Post match duties added in, travel time etc. If a player manages to sleep before midnight, they’re doing well. That sleep quality is most likely going to be poor. For those who had an alcoholic drink post-game, that sleep quality will be wrecked.
So what would a better schedule look like?
7 am wake, light exposure through sunlight or using a SAD light. Movement and avoidance of caffeine and tech exposure for 60-90 mins. Electrolytes (HYDRATE) are taken here to ensure cells are fully hydrated.
8-8:30 am Caffeine (RISE) taken in this window which is non-disruptive of sleep or the cortisol awakening response.
Club duties and whatever is scheduled for game day.
Noon, run two 90-minute sleep cycles in a pitch-black environment; this offsets the ‘slump’ and bags two sleep cycles, meaning that only 5-6 hours of sleep is now needed. The player can now take up until 1-2 am to wind down and prepare for sleep, implementing solid sleep hygiene and reducing sleep anxiety.
At 3 pm, the player wakes up and repeats the light exposure, creating a bi-phasic sleep-wake pattern.
This has now offset the increase in melatonin by three hours and prolonged the sympathetic state.
By using nootropics (FLOW) pre-game alertness can also be prolonged and enhanced without compromising sleep quality or the ability to sleep post game.
Post-game. Cold showers to re-regulate body temperature and reduce inflammation. This preps the player better for sleep, and the reduction in inflammation increases sleep consistency.

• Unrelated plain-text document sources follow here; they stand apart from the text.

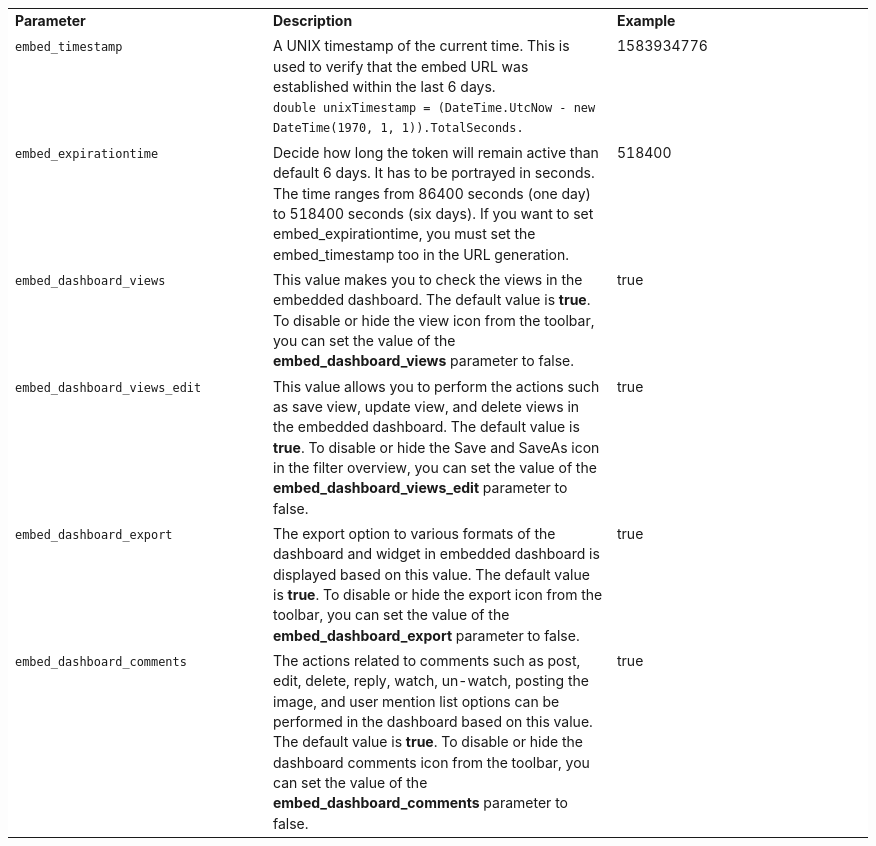 <table style="width: 100%">

<tr>
<td style="width: 30%"><strong>Parameter</strong></td>
<td style="width: 40%"><strong>Description</strong></td>
<td style="width: 30%"><strong>Example</strong></td>
</tr>

<tr>
<td><code>embed_timestamp</code></td>
<td>A UNIX timestamp of the current time. This is used to verify that the embed URL was established within the last 6 days.<br><code>double unixTimestamp = (DateTime.UtcNow - new DateTime(1970, 1, 1)).TotalSeconds.</code></td>
<td>1583934776</td>
</tr>

<tr>
<td><code>embed_expirationtime</code></td>
<td>Decide how long the token will remain active than default 6 days. It has to be portrayed in seconds. The time ranges from 86400 seconds (one day) to 518400 seconds (six days).
If you want to set embed_expirationtime, you must set the embed_timestamp too in the URL generation.</td>
<td>518400</td>
</tr>

<tr>
<td><code>embed_dashboard_views</code></td>
<td>This value makes you to check the views in the embedded dashboard. The default value is <strong>true</strong>. To disable or hide the view icon from the toolbar, you can set the value of the <strong>embed_dashboard_views</strong> parameter to false.</td>
<td>true</td>
</tr>

<tr>
<td><code>embed_dashboard_views_edit</code></td>
<td>This value allows you to perform the actions such as save view, update view, and delete views in the embedded dashboard. The default value is <strong>true</strong>. To disable or hide the Save and SaveAs icon in the filter overview, you can set the value of the <strong>embed_dashboard_views_edit</strong> parameter to false. </td>
<td>true</td>
</tr>

<tr>
<td><code>embed_dashboard_export</code></td>
<td>The export option to various formats of the dashboard and widget in embedded dashboard is displayed based on this value. The default value is <strong>true</strong>. To disable or hide the export icon from the toolbar, you can set the value of the <strong>embed_dashboard_export</strong> parameter to false.</td>
<td>true</td>
</tr>

<tr>
<td><code>embed_dashboard_comments</code></td>
<td>The actions related to comments such as post, edit, delete, reply, watch, un-watch, posting the image, and user mention list options can be performed in the dashboard based on this value. The default value is <strong>true</strong>. To disable or hide the dashboard comments icon from the toolbar, you can set the value of the <strong>embed_dashboard_comments</strong> parameter to false.
</td>
<td>true</td>
</tr>
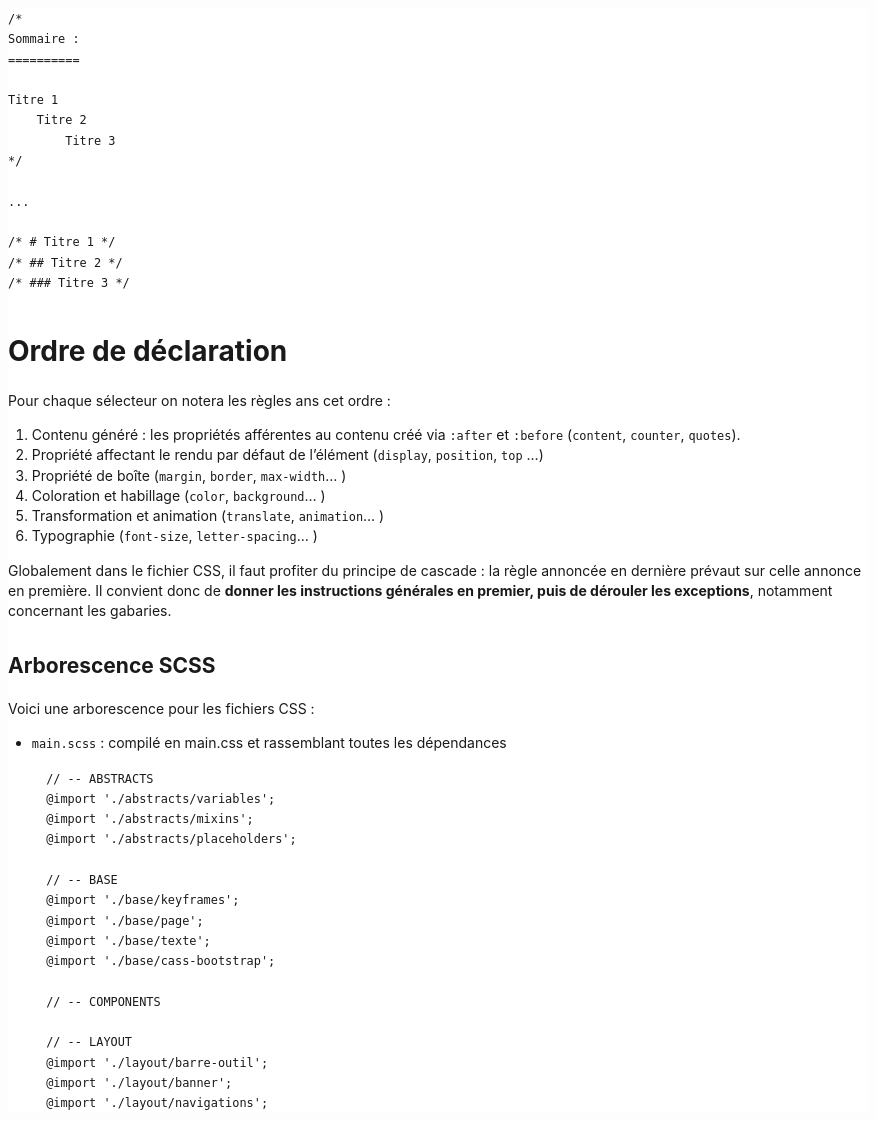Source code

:    /*
    Sommaire :
    ==========
    
    Titre 1
    	Titre 2
    		Titre 3
    */
    
    ...
    
    /* # Titre 1 */
    /* ## Titre 2 */
    /* ### Titre 3 */

# Ordre de déclaration

Pour chaque sélecteur on notera les règles ans cet ordre :

1. Contenu généré : les propriétés afférentes au contenu créé via `:after` et `:before` (`content`, `counter`, `quotes`).
2. Propriété affectant le rendu par défaut de l’élément (`display`, `position`, `top` …)
3. Propriété de boîte (`margin`, `border`, `max-width`… )
4. Coloration et habillage (`color`, `background`… )
5. Transformation et animation (`translate`, `animation`… )
6. Typographie (`font-size`, `letter-spacing`… )

Globalement dans le fichier CSS, il faut profiter du principe de cascade : la règle annoncée en dernière prévaut sur celle annonce en première. Il convient donc de **donner les instructions générales en premier, puis de dérouler les exceptions**, notamment concernant les gabaries.

## Arborescence SCSS

Voici une arborescence pour les fichiers CSS :

- `main.scss` : compilé en main.css et rassemblant toutes les dépendances

        // -- ABSTRACTS
        @import './abstracts/variables';
        @import './abstracts/mixins';
        @import './abstracts/placeholders';
        
        // -- BASE
        @import './base/keyframes';
        @import './base/page';
        @import './base/texte';
        @import './base/cass-bootstrap';
        
        // -- COMPONENTS
        
        // -- LAYOUT
        @import './layout/barre-outil';
        @import './layout/banner';
        @import './layout/navigations';
        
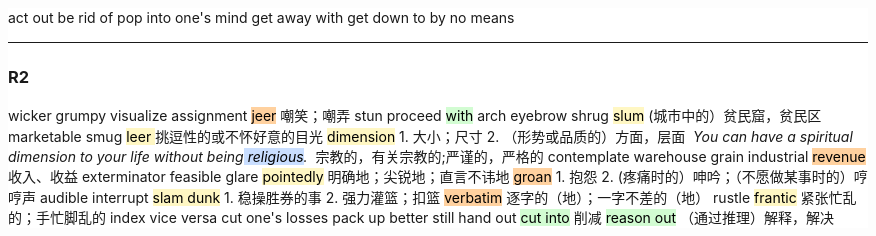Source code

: act out
be rid of
pop into one's mind
get away with
get down to
by no means

---
### R2
wicker
grumpy
visualize
assignment
<mark style="background: #FFB86CA6;">jeer</mark>  嘲笑；嘲弄
stun
proceed <mark style="background: #BBFABBA6;">with</mark>
arch
eyebrow
shrug
<mark style="background: #FFF3A3A6;">slum</mark>      (城市中的）贫民窟，贫民区
marketable
smug
<mark style="background: #FFF3A3A6;">leer  </mark> 挑逗性的或不怀好意的目光
<mark style="background: #FFF3A3A6;">dimension</mark>
	1. 大小；尺寸
	2. （形势或品质的）方面，层面
	 _You can have a spiritual dimension to your life without being<mark style="background: #ADCCFFA6;"> religious</mark>._
		 宗教的，有关宗教的;严谨的，严格的
contemplate
warehouse
grain
industrial
<mark style="background: #FFB86CA6;">revenue</mark>
	收入、收益
exterminator
feasible
glare
<mark style="background: #FFF3A3A6;">pointedly</mark>
	明确地；尖锐地；直言不讳地
<mark style="background: #FFB86CA6;">groan</mark>
	1. 抱怨
	2. (疼痛时的）呻吟；（不愿做某事时的）哼哼声
audible
interrupt
<mark style="background: #FFF3A3A6;">slam dunk</mark>
	1. 稳操胜券的事
	2. 强力灌篮；扣篮
<mark style="background: #FFB86CA6;">verbatim</mark>
	逐字的（地）；一字不差的（地）
rustle
<mark style="background: #FFF3A3A6;">frantic</mark>
	紧张忙乱的；手忙脚乱的
index
vice versa
cut one's losses
pack up
better still
hand out
<mark style="background: #BBFABBA6;">cut into</mark>
	削减
<mark style="background: #BBFABBA6;">reason out</mark>
	（通过推理）解释，解决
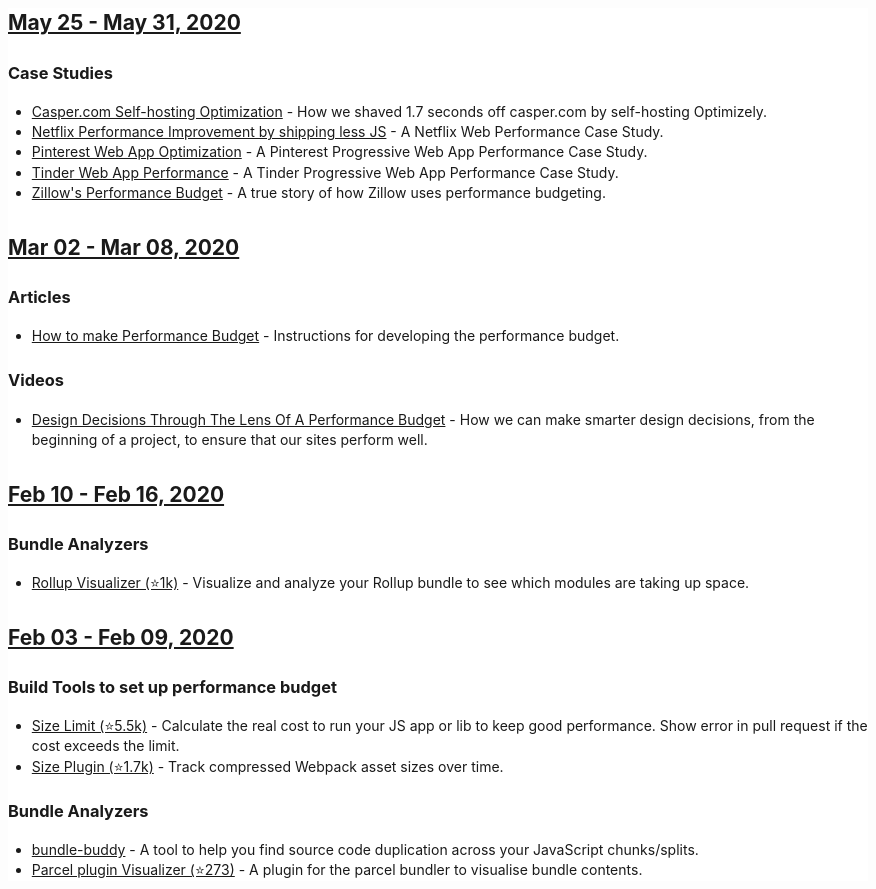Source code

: ## [May 25 - May 31, 2020](/content/2020/21/README.md)

### Case Studies

*   [Casper.com Self-hosting Optimization](https://medium.com/caspertechteam/we-shaved-1-7-seconds-off-casper-com-by-self-hosting-optimizely-2704bcbff8ec) - How we shaved 1.7 seconds off casper.com by self-hosting Optimizely.
*   [Netflix Performance Improvement by shipping less JS](https://medium.com/dev-channel/a-netflix-web-performance-case-study-c0bcde26a9d9) - A Netflix Web Performance Case Study.
*   [Pinterest Web App Optimization](https://medium.com/dev-channel/a-pinterest-progressive-web-app-performance-case-study-3bd6ed2e6154/) - A Pinterest Progressive Web App Performance Case Study.
*   [Tinder Web App Performance](https://medium.com/@addyosmani/a-tinder-progressive-web-app-performance-case-study-78919d98ece0/) - A Tinder Progressive Web App Performance Case Study.
*   [Zillow's Performance Budget](https://www.zillow.com/engineering/bigger-faster-more-engaging-budget/) - A true story of how Zillow uses performance budgeting.

## [Mar 02 - Mar 08, 2020](/content/2020/9/README.md)

### Articles

*   [How to make Performance Budget](http://v3.danielmall.com/articles/how-to-make-a-performance-budget/) - Instructions for developing the performance budget.

### Videos

*   [Design Decisions Through The Lens Of A Performance Budget](https://vimeo.com/108328247) - How we can make smarter design decisions, from the beginning of a project, to ensure that our sites perform well.

## [Feb 10 - Feb 16, 2020](/content/2020/6/README.md)

### Bundle Analyzers

*   [Rollup Visualizer (⭐1k)](https://github.com/btd/rollup-plugin-visualizer) - Visualize and analyze your Rollup bundle to see which modules are taking up space.

## [Feb 03 - Feb 09, 2020](/content/2020/5/README.md)

### Build Tools to set up performance budget

*   [Size Limit (⭐5.5k)](https://github.com/ai/size-limit) - Calculate the real cost to run your JS app or lib to keep good performance. Show error in pull request if the cost exceeds the limit.
*   [Size Plugin (⭐1.7k)](https://github.com/GoogleChromeLabs/size-plugin) - Track compressed Webpack asset sizes over time.

### Bundle Analyzers

*   [bundle-buddy](https://bundle-buddy.firebaseapp.com/) - A tool to help you find source code duplication across your JavaScript chunks/splits.
*   [Parcel plugin Visualizer (⭐273)](https://github.com/gregtillbrook/parcel-plugin-bundle-visualiser) - A plugin for the parcel bundler to visualise bundle contents.
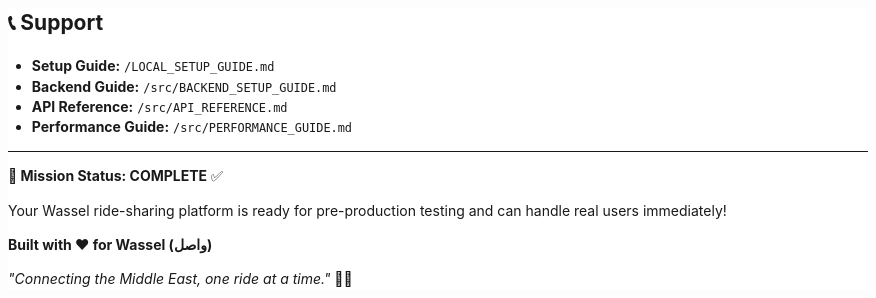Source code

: 
## 📞 Support

- **Setup Guide:** `/LOCAL_SETUP_GUIDE.md`
- **Backend Guide:** `/src/BACKEND_SETUP_GUIDE.md`
- **API Reference:** `/src/API_REFERENCE.md`
- **Performance Guide:** `/src/PERFORMANCE_GUIDE.md`

---

**🎯 Mission Status: COMPLETE** ✅

Your Wassel ride-sharing platform is ready for pre-production testing and can handle real users immediately!

**Built with ❤️ for Wassel (واصل)**

*"Connecting the Middle East, one ride at a time."* 🚗💨
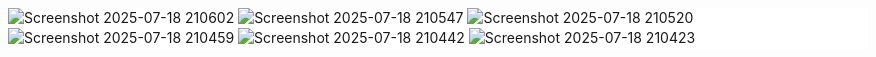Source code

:<img width="829" height="471" alt="Screenshot 2025-07-18 210602" src="https://github.com/user-attachments/assets/c1b8eb88-df4a-4fe0-8436-817785a0f127" />
<img width="1269" height="774" alt="Screenshot 2025-07-18 210547" src="https://github.com/user-attachments/assets/a746ef2e-a895-46d3-9fd5-af796d68a510" />
<img width="874" height="784" alt="Screenshot 2025-07-18 210520" src="https://github.com/user-attachments/assets/5d1b084d-3eb7-4c02-b61a-8cacb6abbeae" />
<img width="1123" height="770" alt="Screenshot 2025-07-18 210459" src="https://github.com/user-attachments/assets/3434d369-8a2a-46b7-8b36-8111dfc8c5b7" />
<img width="1059" height="795" alt="Screenshot 2025-07-18 210442" src="https://github.com/user-attachments/assets/9e3fd524-d6f5-4088-a7ab-e96f1fec7a7a" />
<img width="1533" height="808" alt="Screenshot 2025-07-18 210423" src="https://github.com/user-attachments/assets/0d97c1c0-d51e-4401-bfb8-c327ab665689" />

Recovery modalities implemented.
Use Blue light blocking glasses (Like Harland bought) to encourage the reduction in serotonin and increase in melatonin. Some parasympathetic activities such as breathwork or meditation and light soft tissue work promote that state and should be used at this stage. Calm environments and avoidance of tech, etc.
Normal sleep hygiene.
Pre-bed using a formula such as PRE-SLEEP will support sleep quality and improve latency, consistency and architecture.
For professional athletes, this should be a pretty standard schedule, a lot more could be done to ensure better outcomes tailoring the schedule to suit differing kick-off times and ensure peaks occur at the right time for individuals and the desired outcome.